Stored items:
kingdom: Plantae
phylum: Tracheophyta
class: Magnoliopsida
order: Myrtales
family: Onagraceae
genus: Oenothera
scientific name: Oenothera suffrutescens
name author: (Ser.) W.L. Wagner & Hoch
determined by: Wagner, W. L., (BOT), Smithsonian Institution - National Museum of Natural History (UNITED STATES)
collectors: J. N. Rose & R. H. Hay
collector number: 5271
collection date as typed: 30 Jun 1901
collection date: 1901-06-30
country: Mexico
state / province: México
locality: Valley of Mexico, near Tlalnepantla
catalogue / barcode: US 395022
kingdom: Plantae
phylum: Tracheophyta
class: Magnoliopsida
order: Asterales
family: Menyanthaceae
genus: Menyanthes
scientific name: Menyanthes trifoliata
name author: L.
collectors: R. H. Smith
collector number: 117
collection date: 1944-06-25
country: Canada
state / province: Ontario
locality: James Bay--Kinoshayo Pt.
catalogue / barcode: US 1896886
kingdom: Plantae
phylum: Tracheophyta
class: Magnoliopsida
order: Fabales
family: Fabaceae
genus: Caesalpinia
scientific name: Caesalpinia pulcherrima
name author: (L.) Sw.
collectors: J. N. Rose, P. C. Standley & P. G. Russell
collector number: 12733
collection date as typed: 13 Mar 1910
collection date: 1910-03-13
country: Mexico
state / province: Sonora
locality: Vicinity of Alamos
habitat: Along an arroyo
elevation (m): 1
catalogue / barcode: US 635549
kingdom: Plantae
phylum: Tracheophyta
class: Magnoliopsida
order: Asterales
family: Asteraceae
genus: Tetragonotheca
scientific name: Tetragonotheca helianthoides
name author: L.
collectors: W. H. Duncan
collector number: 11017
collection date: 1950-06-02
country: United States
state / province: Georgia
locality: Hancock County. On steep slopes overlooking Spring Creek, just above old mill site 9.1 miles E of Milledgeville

DIRECTIONS FOR THIS TASK
Give as a numbered list every line from the start of the records through the line containing "locality: Valley of Mexico, near Tlalnepantla", leaving out blank lines.

EXPECTED ANSWER
1. kingdom: Plantae
2. phylum: Tracheophyta
3. class: Magnoliopsida
4. order: Myrtales
5. family: Onagraceae
6. genus: Oenothera
7. scientific name: Oenothera suffrutescens
8. name author: (Ser.) W.L. Wagner & Hoch
9. determined by: Wagner, W. L., (BOT), Smithsonian Institution - National Museum of Natural History (UNITED STATES)
10. collectors: J. N. Rose & R. H. Hay
11. collector number: 5271
12. collection date as typed: 30 Jun 1901
13. collection date: 1901-06-30
14. country: Mexico
15. state / province: México
16. locality: Valley of Mexico, near Tlalnepantla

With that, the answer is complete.